Dr Daniel and Professor Marie Gerdtz recognised a workforce need for Behavioural Assessment Unit (BAU)/Crisis hubs where people receive care for the first 24-28 hours by ED nurses who did not have the same access to mental health nursing education. In collaboration with the ED nursing leadership team, the Masters of Advanced Nursing Practice curriculum was adapted to address this clinical need and ED nurses are completing post graduate education in mental health assessment, psychopharmacology and mental health nursing skills.

"We cannot expect to have consumers cared for in the most acute time of their presentation by nurses who have not completed any formal mental health skills or qualifications," explains Dr Daniel.

"We are supporting and upskilling ED nurses to provide a more comprehensive and holistic nursing assessment and care. These nurses are role models and leaders in the department for junior staff who are developing mental health nursing skills".

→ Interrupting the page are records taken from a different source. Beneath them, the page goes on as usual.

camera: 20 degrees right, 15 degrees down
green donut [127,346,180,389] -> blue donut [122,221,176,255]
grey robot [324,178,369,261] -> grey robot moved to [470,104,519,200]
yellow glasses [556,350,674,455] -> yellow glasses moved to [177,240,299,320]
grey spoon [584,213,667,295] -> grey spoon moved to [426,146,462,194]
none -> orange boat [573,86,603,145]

Allied health staff from the lower waist down surrounding a patient, from the chest down, wearing a defibrillator

Scott Woolard is a Clinical Nurse Educator at the Royal Melbourne Hospital (RMH) and a current student of the Masters of Advanced Nursing Practice at MSHS. As part of the RMH leadership team, Woolard has been working hard educating nursing staff on new COVID protocols and the development of eLearning resources. He has also been assisting the ED splitting into two separate sections, the Normal ED (NED) and the Respiratory ED (RED), all while achieving fantastic grades and becoming a father for the second time. Acknowledging that studying this year has been both a challenging and rewarding experience, Woolard explains how the circumstances have unusually been beneficial to his learning.

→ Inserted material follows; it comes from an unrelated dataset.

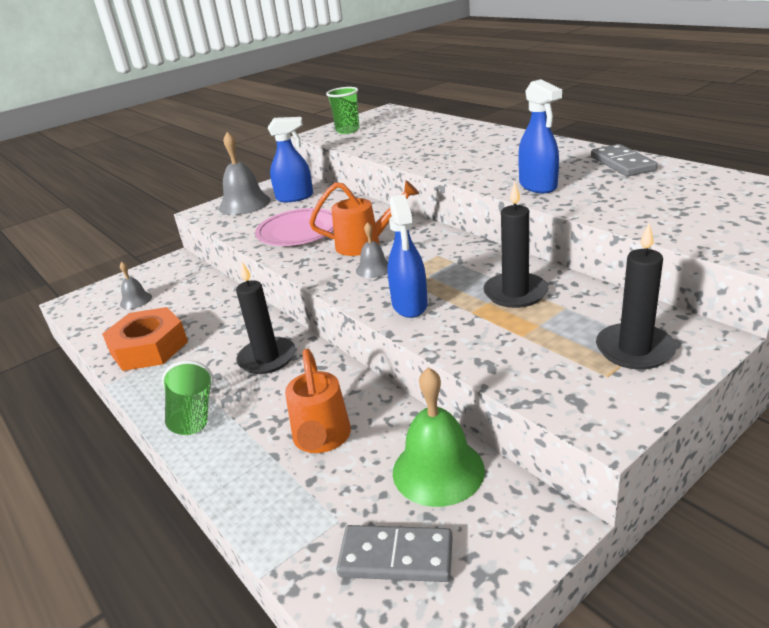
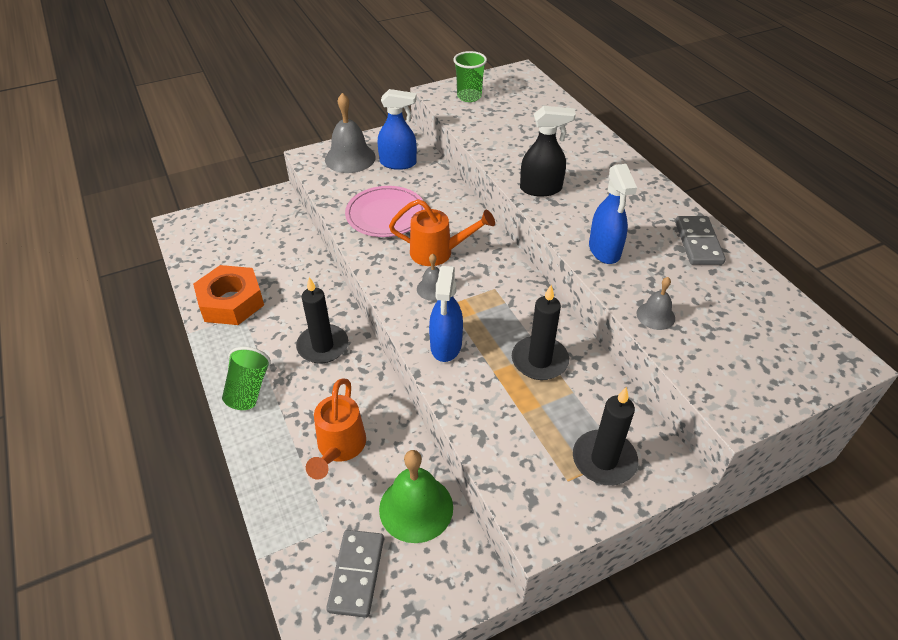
camera: 10 degrees right, 15 degrees up
grey bell [120,262,152,309] -> grey bell moved to [637,277,675,330]
grey domino [336,525,453,582] -> grey domino turned 75 degrees clockwise [326,530,384,618]
none -> black spray bottle [520,106,576,197]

“I think of all the times to undertaken further study in mental health, the current pandemic has strangely proven to be a good time,” he says.

“Few people recognised the potential impact the pandemic and associated state-wide restrictions would have on consumers with acute or chronic mental health problems. We have seen increasing numbers of mental health presentations with ranging acuity, so being able to consolidate skills, utilise new strategies, and develop rapport while dressed head to toe in PPE has been invaluable”.

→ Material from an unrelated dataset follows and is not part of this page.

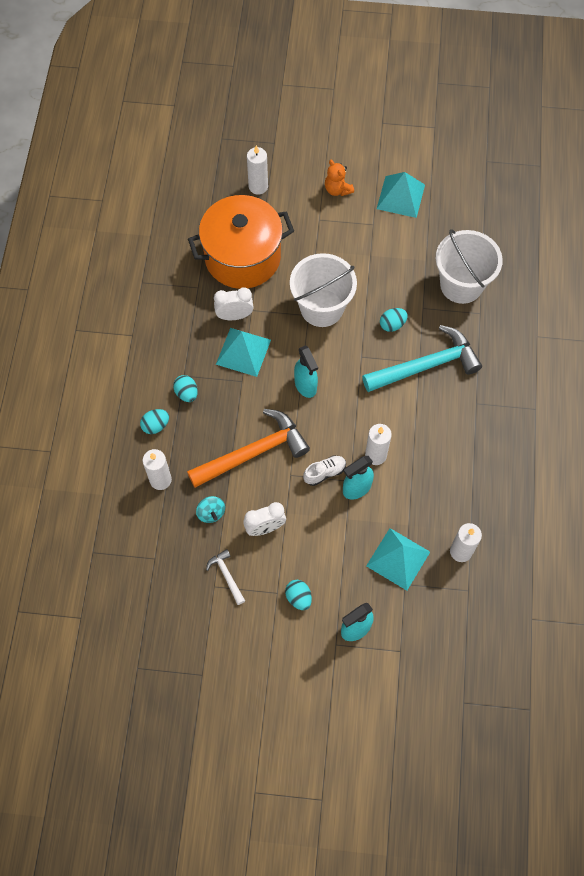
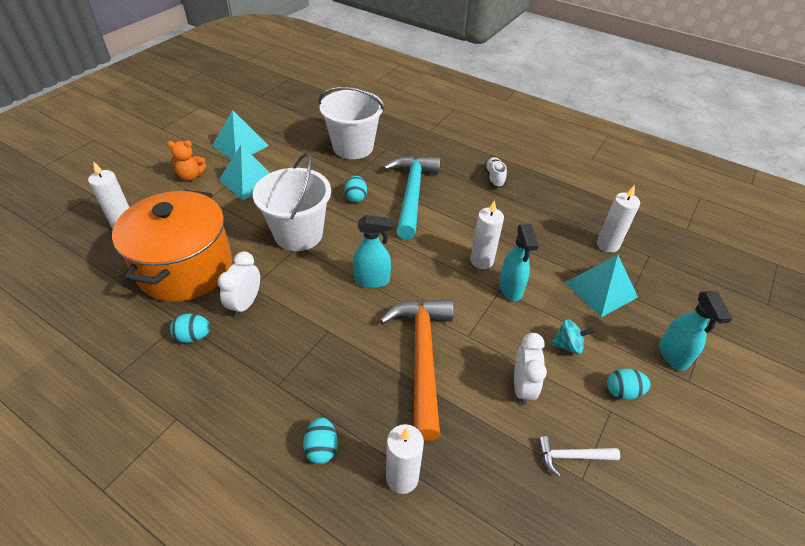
camera: 65 degrees left, 20 degrees down
turquoise egg [173,375,198,402] -> turquoise egg moved to [170,314,211,343]
turquoise spinning top [196,496,225,523] -> turquoise spinning top moved to [551,319,595,354]
turquoise pyramid [216,328,271,377] -> turquoise pyramid moved to [219,145,270,200]
white shoe [303,455,346,486] -> white shoe moved to [485,157,507,188]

During their studies, the students have worked closely with Emergency Mental Health clinicians at the Royal Melbourne ED, building relationships and learning from their professional experience. The Masters of Advanced Nursing Practice has benefitted greatly from a strong working relationship between the University of Melbourne and the Royal Melbourne ED, while Dr Daniel and Currie have stepped into the role of mental health nurse educators. Both would like to thank the ED leadership team for supporting students to flourish under pressure this year and take the time to prioritise their reflective practice.

"Regardless of where people are when they are unwell with mental illness or in a crisis, or experiencing intoxication withdrawal from substances, they should have nurses with the right skill set caring for them," agrees Currie.

"If crisis hubs and presentations continue to increase in emergency departments, which we know they will, we need to have nurses there who are clinically prepared and have access to supervision and support to develop these skills and practices".